Task details → Filter the collection entries below and copy each line that contains the word "needs".

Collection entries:

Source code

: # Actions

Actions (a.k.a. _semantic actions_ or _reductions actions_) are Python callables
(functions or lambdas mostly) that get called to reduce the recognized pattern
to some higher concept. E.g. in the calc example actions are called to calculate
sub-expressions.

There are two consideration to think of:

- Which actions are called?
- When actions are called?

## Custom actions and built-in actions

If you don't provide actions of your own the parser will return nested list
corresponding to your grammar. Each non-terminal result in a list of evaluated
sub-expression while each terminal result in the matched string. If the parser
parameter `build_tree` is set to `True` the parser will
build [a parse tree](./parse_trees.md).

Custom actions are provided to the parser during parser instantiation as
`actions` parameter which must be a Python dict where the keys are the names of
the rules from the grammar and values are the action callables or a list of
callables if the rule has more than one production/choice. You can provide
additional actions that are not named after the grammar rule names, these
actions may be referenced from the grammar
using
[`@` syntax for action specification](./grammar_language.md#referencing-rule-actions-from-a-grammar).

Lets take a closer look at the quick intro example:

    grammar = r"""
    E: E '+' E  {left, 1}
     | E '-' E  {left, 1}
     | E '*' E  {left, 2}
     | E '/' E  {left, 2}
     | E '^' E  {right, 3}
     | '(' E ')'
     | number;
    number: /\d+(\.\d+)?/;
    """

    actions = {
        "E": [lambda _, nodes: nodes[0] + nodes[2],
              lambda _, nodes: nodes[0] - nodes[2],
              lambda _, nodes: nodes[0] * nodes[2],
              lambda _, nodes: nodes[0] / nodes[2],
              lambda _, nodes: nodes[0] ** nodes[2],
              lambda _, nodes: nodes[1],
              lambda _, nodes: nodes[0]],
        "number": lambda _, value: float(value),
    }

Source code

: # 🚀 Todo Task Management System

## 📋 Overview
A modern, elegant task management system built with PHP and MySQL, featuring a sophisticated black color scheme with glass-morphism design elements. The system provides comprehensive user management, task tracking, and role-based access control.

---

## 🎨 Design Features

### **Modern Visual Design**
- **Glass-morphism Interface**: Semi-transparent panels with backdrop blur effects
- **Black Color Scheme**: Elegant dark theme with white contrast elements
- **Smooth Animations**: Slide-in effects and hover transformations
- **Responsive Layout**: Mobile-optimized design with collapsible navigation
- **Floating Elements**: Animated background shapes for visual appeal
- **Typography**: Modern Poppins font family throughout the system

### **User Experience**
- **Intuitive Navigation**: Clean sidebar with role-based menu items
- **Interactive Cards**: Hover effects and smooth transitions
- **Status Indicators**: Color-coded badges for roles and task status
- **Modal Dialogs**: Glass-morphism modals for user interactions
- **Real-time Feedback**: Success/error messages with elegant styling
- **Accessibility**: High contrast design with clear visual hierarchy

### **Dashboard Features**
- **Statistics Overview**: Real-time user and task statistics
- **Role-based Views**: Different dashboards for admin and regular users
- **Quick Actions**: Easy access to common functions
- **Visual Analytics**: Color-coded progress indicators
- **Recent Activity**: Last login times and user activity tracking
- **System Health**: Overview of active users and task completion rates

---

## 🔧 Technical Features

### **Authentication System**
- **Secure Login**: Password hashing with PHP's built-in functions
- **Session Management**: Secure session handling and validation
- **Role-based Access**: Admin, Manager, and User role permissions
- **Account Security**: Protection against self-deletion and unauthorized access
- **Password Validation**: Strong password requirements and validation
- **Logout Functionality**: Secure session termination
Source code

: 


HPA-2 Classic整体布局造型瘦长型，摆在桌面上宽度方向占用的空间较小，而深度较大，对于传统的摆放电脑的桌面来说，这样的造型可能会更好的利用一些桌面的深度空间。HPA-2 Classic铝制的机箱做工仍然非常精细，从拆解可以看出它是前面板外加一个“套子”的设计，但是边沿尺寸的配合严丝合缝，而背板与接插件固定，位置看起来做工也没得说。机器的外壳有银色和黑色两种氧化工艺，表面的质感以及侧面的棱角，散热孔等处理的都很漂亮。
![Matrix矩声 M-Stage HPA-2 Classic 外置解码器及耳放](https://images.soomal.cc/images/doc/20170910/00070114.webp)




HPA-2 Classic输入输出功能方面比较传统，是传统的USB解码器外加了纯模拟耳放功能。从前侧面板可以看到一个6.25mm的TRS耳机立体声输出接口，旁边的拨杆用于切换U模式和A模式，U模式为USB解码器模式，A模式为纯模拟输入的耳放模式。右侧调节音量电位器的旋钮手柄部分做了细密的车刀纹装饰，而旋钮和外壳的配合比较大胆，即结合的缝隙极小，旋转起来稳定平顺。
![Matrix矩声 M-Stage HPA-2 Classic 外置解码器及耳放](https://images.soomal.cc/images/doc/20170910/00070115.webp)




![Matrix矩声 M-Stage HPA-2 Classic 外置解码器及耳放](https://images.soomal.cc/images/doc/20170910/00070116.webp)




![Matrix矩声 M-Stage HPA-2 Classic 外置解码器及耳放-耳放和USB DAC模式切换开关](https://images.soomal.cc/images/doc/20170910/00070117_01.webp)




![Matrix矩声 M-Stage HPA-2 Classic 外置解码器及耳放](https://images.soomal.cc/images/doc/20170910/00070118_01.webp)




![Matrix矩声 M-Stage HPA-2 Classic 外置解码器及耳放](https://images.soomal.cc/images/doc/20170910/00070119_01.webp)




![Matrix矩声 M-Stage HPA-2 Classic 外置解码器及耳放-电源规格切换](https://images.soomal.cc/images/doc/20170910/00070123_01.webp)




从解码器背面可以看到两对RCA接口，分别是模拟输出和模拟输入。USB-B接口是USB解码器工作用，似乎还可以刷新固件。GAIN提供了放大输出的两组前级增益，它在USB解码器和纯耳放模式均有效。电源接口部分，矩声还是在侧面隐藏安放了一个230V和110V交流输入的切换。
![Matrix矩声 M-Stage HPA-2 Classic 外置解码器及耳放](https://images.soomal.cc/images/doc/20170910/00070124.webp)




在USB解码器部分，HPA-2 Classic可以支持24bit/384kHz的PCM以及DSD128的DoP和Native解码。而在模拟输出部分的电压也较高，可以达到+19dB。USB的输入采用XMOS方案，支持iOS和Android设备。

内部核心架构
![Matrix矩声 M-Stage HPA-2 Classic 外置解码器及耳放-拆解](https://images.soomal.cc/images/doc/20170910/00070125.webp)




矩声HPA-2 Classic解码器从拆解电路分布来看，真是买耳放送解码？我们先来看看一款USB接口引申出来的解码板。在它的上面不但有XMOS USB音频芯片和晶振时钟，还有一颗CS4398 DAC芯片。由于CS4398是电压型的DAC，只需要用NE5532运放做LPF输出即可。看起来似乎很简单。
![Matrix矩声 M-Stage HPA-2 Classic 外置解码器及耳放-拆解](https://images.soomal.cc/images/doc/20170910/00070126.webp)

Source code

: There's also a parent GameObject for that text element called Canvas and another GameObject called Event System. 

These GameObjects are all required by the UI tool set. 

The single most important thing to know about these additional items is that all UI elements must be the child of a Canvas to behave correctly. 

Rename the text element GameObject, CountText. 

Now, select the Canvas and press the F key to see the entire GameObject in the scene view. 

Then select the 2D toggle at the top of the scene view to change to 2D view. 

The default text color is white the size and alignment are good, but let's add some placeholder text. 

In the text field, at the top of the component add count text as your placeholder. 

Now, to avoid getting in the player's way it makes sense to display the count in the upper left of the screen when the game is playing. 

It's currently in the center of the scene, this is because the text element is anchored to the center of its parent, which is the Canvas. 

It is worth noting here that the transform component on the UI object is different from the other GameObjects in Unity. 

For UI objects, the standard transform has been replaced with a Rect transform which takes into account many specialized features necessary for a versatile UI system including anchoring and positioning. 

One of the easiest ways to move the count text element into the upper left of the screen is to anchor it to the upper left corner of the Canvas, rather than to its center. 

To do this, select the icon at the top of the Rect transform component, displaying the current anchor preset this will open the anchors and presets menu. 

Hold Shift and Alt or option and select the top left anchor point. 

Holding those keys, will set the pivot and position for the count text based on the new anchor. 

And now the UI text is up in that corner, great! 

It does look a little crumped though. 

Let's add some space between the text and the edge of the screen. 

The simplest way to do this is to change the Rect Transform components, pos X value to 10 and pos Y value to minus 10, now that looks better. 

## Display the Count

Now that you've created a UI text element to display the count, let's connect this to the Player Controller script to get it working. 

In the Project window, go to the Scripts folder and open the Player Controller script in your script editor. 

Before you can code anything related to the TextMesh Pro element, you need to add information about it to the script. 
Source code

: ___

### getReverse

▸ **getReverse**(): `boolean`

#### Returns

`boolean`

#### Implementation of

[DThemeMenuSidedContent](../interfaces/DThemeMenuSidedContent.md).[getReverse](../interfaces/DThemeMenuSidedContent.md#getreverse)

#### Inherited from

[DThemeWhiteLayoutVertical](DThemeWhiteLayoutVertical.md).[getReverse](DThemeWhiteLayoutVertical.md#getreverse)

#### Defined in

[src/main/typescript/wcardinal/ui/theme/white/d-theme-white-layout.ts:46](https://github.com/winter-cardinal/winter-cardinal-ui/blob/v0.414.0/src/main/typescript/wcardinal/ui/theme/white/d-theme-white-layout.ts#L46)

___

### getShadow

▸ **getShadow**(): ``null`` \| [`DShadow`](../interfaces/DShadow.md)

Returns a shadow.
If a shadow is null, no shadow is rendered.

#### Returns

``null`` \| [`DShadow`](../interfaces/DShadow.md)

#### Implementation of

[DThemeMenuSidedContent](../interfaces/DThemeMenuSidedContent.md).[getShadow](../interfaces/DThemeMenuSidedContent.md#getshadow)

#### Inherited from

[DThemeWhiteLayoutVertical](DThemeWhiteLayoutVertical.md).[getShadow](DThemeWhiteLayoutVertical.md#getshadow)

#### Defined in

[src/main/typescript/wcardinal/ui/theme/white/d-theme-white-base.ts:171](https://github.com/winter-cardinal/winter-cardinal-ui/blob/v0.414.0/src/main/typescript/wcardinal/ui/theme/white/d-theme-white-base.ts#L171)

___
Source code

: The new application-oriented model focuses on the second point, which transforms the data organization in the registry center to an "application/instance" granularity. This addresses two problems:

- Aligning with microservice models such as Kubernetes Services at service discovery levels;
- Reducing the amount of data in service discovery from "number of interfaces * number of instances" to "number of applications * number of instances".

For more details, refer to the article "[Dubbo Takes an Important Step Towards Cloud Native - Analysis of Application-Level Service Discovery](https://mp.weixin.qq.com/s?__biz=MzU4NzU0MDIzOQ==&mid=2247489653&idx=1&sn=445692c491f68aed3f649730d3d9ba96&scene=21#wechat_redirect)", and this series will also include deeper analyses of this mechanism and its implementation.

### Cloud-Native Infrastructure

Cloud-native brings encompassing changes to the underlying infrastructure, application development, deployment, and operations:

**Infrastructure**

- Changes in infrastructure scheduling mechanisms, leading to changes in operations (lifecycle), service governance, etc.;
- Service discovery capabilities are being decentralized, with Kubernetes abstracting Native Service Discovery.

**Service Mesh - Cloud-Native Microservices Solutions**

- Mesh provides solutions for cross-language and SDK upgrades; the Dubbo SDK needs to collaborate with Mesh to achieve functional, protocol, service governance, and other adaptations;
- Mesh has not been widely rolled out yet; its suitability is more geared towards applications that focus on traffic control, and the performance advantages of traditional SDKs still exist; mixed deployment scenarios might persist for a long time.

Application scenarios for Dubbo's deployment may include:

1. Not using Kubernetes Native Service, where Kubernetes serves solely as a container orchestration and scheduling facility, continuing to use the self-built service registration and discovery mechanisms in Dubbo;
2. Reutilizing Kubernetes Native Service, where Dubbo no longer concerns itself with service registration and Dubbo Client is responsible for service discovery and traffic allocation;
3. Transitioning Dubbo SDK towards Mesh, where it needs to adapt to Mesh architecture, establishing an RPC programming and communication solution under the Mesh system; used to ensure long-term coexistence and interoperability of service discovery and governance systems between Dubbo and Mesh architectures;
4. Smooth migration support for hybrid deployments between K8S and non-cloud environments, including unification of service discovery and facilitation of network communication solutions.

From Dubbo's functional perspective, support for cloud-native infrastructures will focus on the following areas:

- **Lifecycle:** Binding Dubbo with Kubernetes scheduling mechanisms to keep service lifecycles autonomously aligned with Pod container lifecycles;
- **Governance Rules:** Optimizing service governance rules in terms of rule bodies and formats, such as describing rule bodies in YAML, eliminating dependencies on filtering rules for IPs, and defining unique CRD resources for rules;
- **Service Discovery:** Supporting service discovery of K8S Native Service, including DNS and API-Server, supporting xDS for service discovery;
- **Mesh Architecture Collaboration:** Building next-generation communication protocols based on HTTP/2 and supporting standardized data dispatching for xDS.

Exercise solution →
- Mesh provides solutions for cross-language and SDK upgrades; the Dubbo SDK needs to collaborate with Mesh to achieve functional, protocol, service governance, and other adaptations;
3. Transitioning Dubbo SDK towards Mesh, where it needs to adapt to Mesh architecture, establishing an RPC programming and communication solution under the Mesh system; used to ensure long-term coexistence and interoperability of service discovery and governance systems between Dubbo and Mesh architectures;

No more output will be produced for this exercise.